Me Lepage fait remarquer que les Territoires du Nord-Ouest et le Yukon sont les deux seuls endroits où les commissions scolaires francophones hors Québec ne gèrent pas les admissions. Il importe pour lui que ce droit soit respecté, particulièrement dans le Nord, pour des gens qui ont été assimilés et qui ont des ancêtres francophones, pour les immigrants francophones, ou pour quelques anglophones qui veulent s'intégrer à la communauté francophone. « Il faut se rappeler, signale maître Lepage, que ça faisait presque un siècle qu'il n’y avait pas eu d'enseignement en français à Hay River, même en immersion. La Commission scolaire avait décidé qu'elle admettrait jusqu'à 20 % de non-ayants droit. Dans des communautés assimilées, en Ontario, des écoles avaient jusqu'à 52 % de permissions d'admission dans les premières années. »

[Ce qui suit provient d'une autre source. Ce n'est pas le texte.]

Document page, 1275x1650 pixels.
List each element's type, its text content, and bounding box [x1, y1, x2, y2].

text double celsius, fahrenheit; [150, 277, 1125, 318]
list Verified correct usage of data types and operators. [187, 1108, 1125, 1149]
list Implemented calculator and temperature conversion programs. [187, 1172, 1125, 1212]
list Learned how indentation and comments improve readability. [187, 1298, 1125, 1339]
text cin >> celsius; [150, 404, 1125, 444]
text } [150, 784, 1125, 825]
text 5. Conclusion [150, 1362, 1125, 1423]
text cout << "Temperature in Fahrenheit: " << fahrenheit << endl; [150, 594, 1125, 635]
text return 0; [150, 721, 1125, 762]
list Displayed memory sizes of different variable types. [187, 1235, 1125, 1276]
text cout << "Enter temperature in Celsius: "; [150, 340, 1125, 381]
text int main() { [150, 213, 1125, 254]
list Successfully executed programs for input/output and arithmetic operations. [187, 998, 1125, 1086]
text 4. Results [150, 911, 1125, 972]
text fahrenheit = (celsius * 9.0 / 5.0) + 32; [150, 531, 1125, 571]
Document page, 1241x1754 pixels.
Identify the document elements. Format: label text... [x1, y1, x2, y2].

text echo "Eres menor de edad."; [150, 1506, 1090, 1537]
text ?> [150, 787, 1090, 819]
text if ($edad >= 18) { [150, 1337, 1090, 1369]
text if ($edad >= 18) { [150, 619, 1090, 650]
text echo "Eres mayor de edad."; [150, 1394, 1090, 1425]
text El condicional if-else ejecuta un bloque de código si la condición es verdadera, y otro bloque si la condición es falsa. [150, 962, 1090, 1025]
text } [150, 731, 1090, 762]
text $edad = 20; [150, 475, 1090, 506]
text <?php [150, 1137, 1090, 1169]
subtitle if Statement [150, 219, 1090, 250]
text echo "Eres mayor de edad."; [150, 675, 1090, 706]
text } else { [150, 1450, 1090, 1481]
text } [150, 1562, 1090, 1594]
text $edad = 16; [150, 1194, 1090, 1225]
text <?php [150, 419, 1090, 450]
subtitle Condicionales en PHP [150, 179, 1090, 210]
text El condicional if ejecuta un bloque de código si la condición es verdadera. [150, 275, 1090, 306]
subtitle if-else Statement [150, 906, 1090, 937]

Un des avocats du gouvernement ténois, Maxime Faille, convient du caractère réparateur de l'article 23. « Mais quels sont les moyens à utiliser? demande-t-il. Nous ne nous objectons pas à l'idée, mais aux outils. Les tribunaux ont le pouvoir d'interpréter la Charte mais pas de la réécrire, et c'est ce que voulait la partie adverse. » Plus loin, Me Faille soulignera le paradoxe d'ouvrir la porte à des non-ayants droit et d'ensuite se plaindre du manque d'espace. Quant à la gestion des admissions par les commissions scolaires, il estime que c'est un choix gouvernemental et non juridique.

À venir
La Cour suprême du Canada entendra le 21 janvier la cause opposant le gouvernement du Yukon à la Commission scolaire francophone du Yukon, qui est également défendue par maître Roger Lepage. Le verdict aura une incidence sur l'avenir de l'éducation en français aux TNO, puisqu'il portera sur l'agrandissement de l'école Émilie-Tremblay de Whitehorse et sur la gestion des admissions par la CSFY, dans une optique de justice réparatrice.